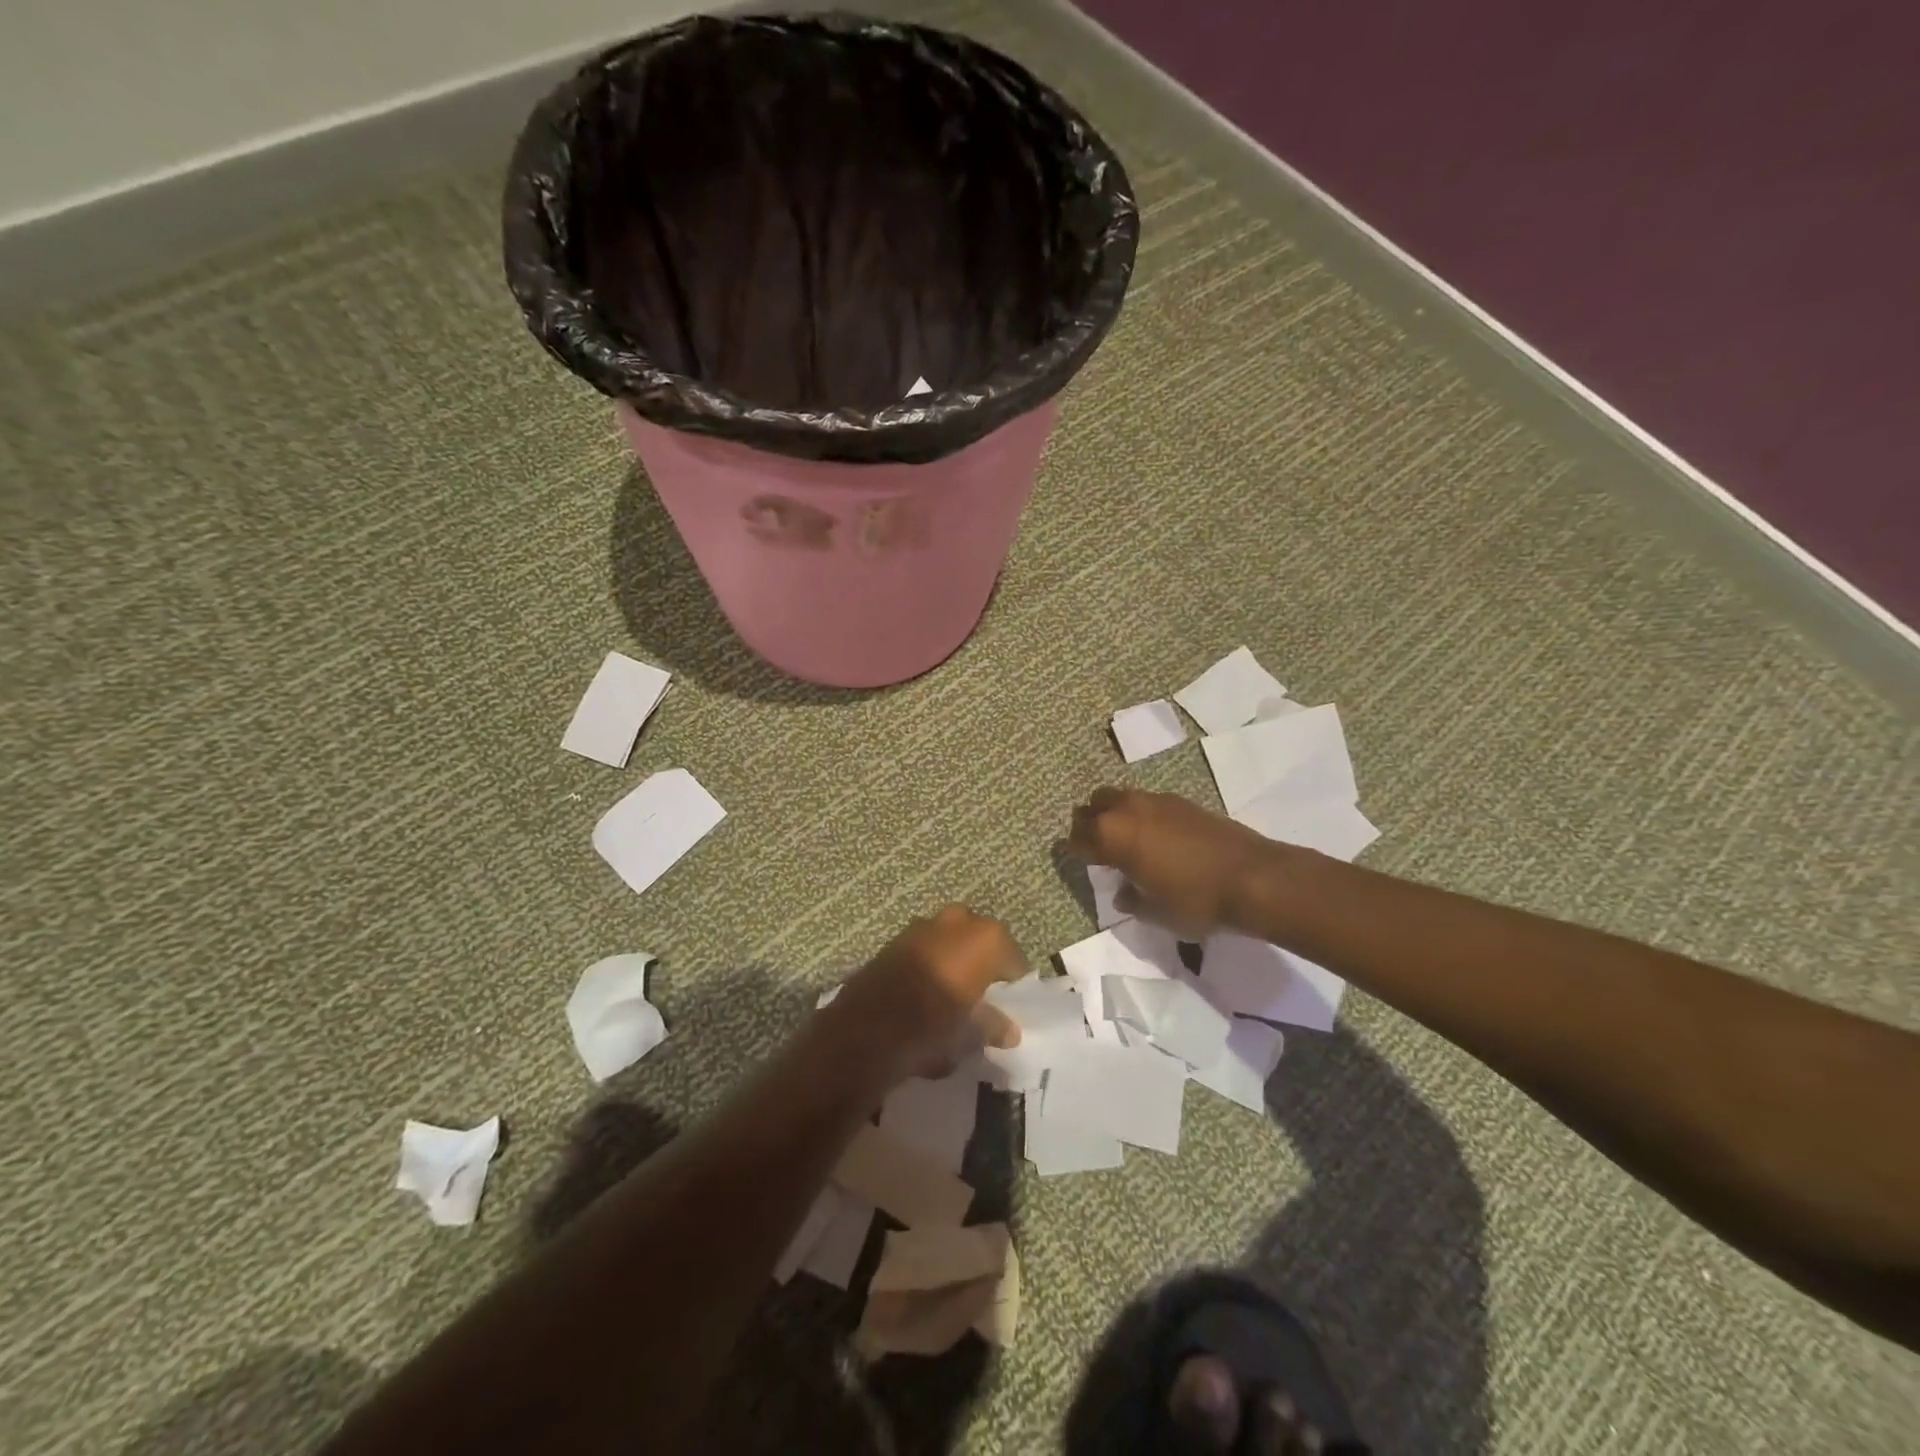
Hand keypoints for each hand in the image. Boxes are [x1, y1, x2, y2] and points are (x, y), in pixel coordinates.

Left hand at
==============================
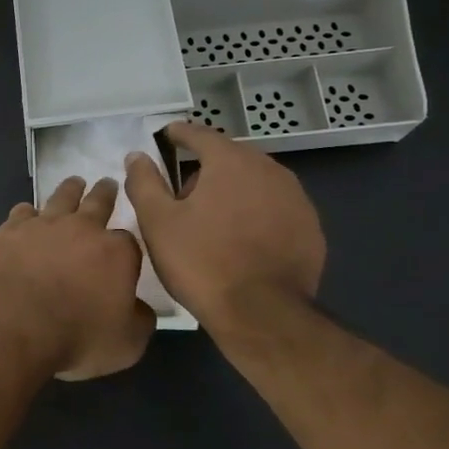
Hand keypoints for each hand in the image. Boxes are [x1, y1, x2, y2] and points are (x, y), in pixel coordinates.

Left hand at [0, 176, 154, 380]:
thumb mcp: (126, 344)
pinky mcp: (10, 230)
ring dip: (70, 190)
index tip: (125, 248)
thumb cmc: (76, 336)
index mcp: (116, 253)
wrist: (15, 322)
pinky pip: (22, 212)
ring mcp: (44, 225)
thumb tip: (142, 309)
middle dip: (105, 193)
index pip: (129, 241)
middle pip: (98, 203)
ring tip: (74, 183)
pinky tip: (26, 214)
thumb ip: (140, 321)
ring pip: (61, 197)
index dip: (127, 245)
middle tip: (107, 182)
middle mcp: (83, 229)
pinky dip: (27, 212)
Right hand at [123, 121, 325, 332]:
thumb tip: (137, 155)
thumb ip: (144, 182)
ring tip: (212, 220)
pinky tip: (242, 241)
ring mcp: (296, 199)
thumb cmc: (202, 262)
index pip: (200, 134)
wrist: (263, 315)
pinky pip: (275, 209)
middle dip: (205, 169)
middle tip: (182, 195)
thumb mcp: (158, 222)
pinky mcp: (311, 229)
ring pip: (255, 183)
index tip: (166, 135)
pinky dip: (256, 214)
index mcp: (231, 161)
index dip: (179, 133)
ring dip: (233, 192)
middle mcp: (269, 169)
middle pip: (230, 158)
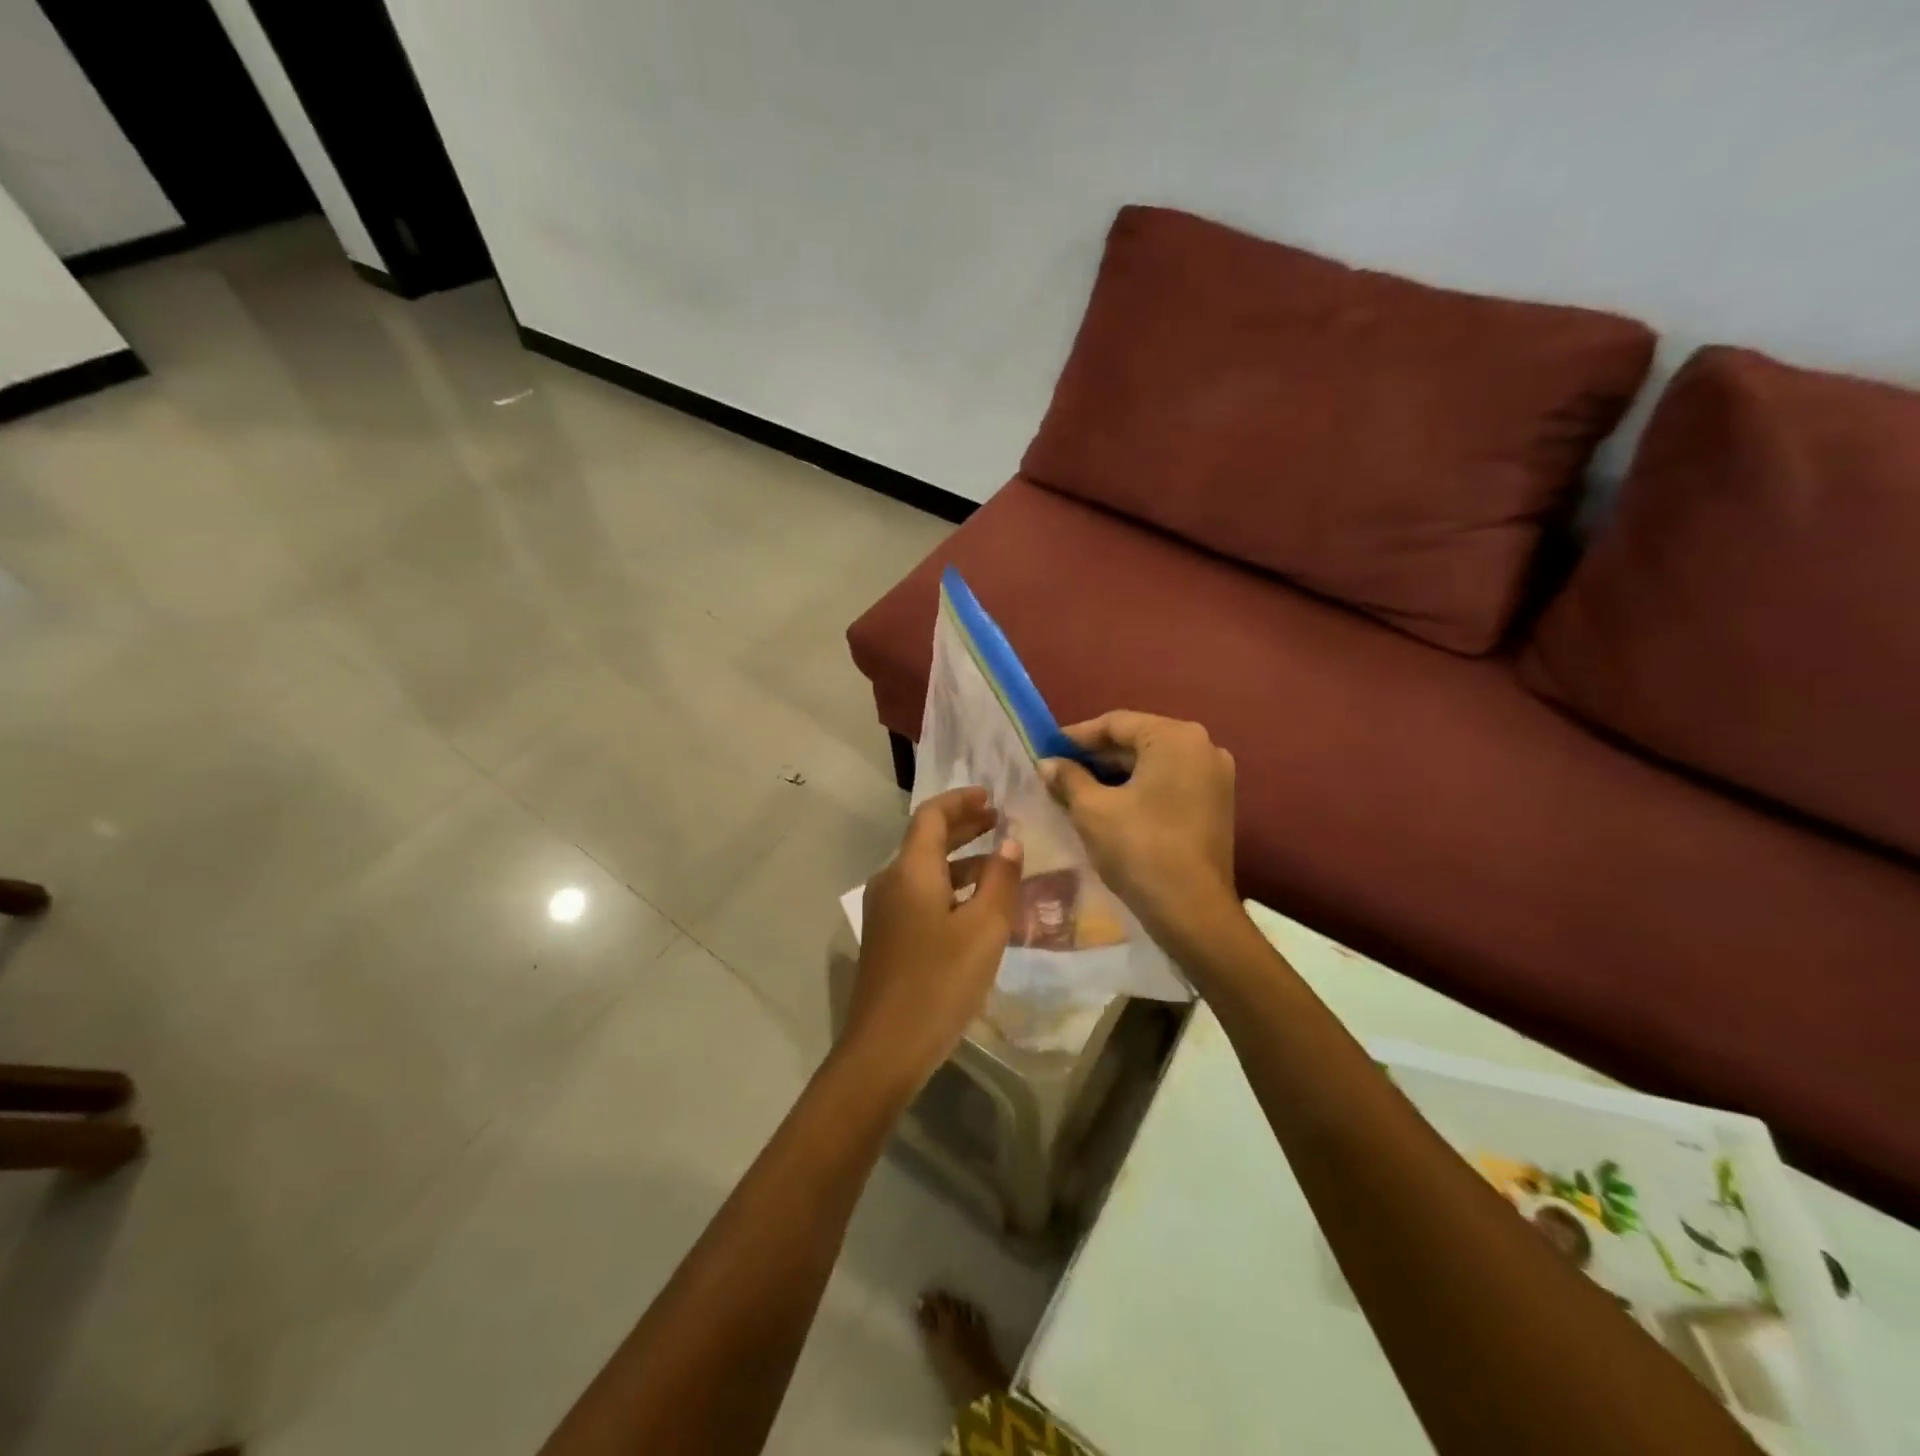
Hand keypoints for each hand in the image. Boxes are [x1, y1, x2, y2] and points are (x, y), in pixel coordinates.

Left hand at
==============================
Problem to work on - Above are records; repeat only the lines starting at the line with "index tip: (125, 248)" and ending at the line with "ring pip: (61, 197)", exactly as they appear, both included.

Solution to this problem -
index tip: (125, 248)
thumb cmc: (76, 336)
index mcp: (116, 253)
wrist: (15, 322)
pinky pip: (22, 212)
ring mcp: (44, 225)
thumb tip: (142, 309)
middle dip: (105, 193)
index pip: (129, 241)
middle pip: (98, 203)
ring tip: (74, 183)
pinky tip: (26, 214)
thumb ip: (140, 321)
ring pip: (61, 197)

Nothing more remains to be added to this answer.